This is a guest post by David Bonbright, co-founder and chief executive of Keystone Accountability.
By David Bonbright
When we study the existing approaches and tools used to understand the results of organizations that seek to create social value, we can see that something new and exciting is slowly being born.
For the first time, a performance measurement approach is gaining traction that takes seriously those who are meant to benefit from their work. This approach, known as constituency voice or beneficiary feedback, uses techniques familiar to us from customer satisfaction surveys, combining them with lesser known, but tremendously important social accountability methods such as community scorecards and deliberative democracy.
But even as constituency voice methodology proves its value, it has to break through the cost barrier. By definition, the people who tend be the least heard are those who lack access to technology, and even literacy, and therefore won’t be easy to reach through the Internet. To engage them one needs to conduct survey interviews, either face-to-face or by telephone. To give respondents the confidence that their feedback will not be used against them, it needs to be collected by people who are trusted to be independent. In the commercial world, this means independent professionals of the type that the customer satisfaction firms employ. And this requires the most coveted type of funding for grant-funded organizations – unrestricted income. Few nonprofits have enough of this kind of money.
For the past two years Keystone Accountability has been developing and testing a very low cost model that utilizes volunteers to collect constituency feedback from those who are meant to benefit from social programs. The work so far has utilized undergraduates engaged in service learning programs. There are three major benefits to university service learning for feedback collection.
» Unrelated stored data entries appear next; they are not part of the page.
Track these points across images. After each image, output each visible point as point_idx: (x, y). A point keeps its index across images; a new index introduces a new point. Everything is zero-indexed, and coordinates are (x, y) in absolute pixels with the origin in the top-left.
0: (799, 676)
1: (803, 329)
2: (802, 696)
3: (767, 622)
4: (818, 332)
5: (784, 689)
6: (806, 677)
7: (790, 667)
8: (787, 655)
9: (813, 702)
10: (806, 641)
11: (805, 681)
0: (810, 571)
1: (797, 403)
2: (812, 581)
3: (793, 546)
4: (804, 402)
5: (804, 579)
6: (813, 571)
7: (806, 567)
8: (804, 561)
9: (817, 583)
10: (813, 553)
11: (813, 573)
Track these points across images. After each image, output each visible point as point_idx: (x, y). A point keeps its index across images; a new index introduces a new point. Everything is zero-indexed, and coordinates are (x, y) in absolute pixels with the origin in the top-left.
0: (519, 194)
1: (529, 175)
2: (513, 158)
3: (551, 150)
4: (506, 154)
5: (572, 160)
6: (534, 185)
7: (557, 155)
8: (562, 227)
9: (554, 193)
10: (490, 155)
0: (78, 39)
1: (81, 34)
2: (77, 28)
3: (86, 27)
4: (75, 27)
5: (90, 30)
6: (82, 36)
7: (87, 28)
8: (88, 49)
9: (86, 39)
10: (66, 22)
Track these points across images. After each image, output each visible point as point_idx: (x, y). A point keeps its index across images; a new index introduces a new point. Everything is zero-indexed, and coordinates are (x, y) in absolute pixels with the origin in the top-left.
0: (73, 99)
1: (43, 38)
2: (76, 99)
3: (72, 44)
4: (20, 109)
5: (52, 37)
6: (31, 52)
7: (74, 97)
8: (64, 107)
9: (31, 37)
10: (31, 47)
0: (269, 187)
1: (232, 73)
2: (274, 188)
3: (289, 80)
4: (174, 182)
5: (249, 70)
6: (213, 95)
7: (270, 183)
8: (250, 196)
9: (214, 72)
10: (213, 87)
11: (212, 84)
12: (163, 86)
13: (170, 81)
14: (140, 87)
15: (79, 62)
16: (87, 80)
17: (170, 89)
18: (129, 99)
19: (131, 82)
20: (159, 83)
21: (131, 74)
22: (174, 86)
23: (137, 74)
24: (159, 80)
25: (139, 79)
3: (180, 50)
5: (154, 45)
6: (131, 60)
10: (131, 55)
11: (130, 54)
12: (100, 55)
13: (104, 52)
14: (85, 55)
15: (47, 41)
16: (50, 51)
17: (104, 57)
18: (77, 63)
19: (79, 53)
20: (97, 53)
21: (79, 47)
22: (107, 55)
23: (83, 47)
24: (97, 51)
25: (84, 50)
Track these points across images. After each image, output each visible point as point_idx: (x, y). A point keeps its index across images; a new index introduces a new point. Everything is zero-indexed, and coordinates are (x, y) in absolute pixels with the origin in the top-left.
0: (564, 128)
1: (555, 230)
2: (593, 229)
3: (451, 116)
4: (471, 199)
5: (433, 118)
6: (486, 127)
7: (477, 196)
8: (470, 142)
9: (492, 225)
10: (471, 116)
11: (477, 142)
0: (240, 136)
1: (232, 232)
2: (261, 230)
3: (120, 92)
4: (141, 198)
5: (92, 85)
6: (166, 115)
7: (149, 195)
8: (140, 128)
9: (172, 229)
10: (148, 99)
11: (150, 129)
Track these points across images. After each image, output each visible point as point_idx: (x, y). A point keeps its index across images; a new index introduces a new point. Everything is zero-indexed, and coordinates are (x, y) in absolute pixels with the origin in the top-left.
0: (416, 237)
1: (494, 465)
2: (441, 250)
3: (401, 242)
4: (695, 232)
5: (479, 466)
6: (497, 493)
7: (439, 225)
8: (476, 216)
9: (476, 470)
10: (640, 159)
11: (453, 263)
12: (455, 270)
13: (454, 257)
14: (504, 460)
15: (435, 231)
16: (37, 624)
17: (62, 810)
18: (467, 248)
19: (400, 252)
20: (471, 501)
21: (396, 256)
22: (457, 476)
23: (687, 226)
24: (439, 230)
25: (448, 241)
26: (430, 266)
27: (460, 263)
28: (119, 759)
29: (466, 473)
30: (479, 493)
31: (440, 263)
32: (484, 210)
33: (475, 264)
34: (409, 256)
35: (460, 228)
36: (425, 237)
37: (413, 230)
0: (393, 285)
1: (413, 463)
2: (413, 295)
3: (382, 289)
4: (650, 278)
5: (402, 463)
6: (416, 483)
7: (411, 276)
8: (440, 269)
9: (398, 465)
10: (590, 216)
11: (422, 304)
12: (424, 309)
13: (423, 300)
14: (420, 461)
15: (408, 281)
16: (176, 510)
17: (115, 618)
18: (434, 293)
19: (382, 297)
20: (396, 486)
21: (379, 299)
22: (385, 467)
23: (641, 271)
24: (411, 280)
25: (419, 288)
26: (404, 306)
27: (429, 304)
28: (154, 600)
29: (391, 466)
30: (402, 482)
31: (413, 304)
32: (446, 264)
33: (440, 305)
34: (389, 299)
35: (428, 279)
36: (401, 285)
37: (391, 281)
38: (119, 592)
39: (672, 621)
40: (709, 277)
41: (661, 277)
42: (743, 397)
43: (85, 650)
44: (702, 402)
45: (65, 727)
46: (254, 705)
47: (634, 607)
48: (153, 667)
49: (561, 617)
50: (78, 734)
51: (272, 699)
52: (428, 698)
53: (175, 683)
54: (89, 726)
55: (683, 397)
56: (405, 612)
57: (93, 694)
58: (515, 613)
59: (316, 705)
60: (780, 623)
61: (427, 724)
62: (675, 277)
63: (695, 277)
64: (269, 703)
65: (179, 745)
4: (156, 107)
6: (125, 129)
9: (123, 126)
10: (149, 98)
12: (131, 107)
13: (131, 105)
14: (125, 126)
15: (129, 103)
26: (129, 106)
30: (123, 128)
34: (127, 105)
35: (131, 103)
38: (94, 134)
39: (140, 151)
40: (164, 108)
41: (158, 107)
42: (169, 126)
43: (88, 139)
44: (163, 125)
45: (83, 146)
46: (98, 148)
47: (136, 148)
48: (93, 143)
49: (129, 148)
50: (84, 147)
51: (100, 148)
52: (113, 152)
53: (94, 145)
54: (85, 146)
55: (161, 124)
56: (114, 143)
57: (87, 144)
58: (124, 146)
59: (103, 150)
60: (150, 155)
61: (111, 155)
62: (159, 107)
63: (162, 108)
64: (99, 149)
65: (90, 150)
First, universities can hold and sustain arm’s length, high trust, ongoing relationships with civil society organizations. Second, they have the capability in their faculties to provide statistical and survey expertise to support the volunteers. Third, they have a self-renewing supply of volunteers.
It is clear from Keystone’s pilot work with undergraduates from two American universities – St. John’s University and Georgetown – that undergraduate volunteers can undertake meaningful feedback data gathering.
In Keystone’s pilots, the student volunteers worked with the charities and their constituents to develop short questionnaires. They then conducted interviews with random samples of the charities’ constituents. Finally, with the help of their professors, they analyzed the data and presented it to their “clients”.
The students rated the experience of feedback data gathering higher than the usual volunteering activities as they enjoyed the constituent interviews and could see that they were making a real contribution to the organizations. In one case, a charity discovered that it needed to change one of its basic services – and it subsequently did so. Another discovered a demand for a new service that it also later met through a new program. In all cases, the feedback generated new insights and opportunities for the charities to improve.
There is much to learn as we take these fledgling efforts forward, but this just might be the beginning of a repurposing of volunteering to contribute to one of the most difficult problems in philanthropy and social investing – enabling everyone in the ecosystem to have in real-time empirically rigorous data on constituent satisfaction.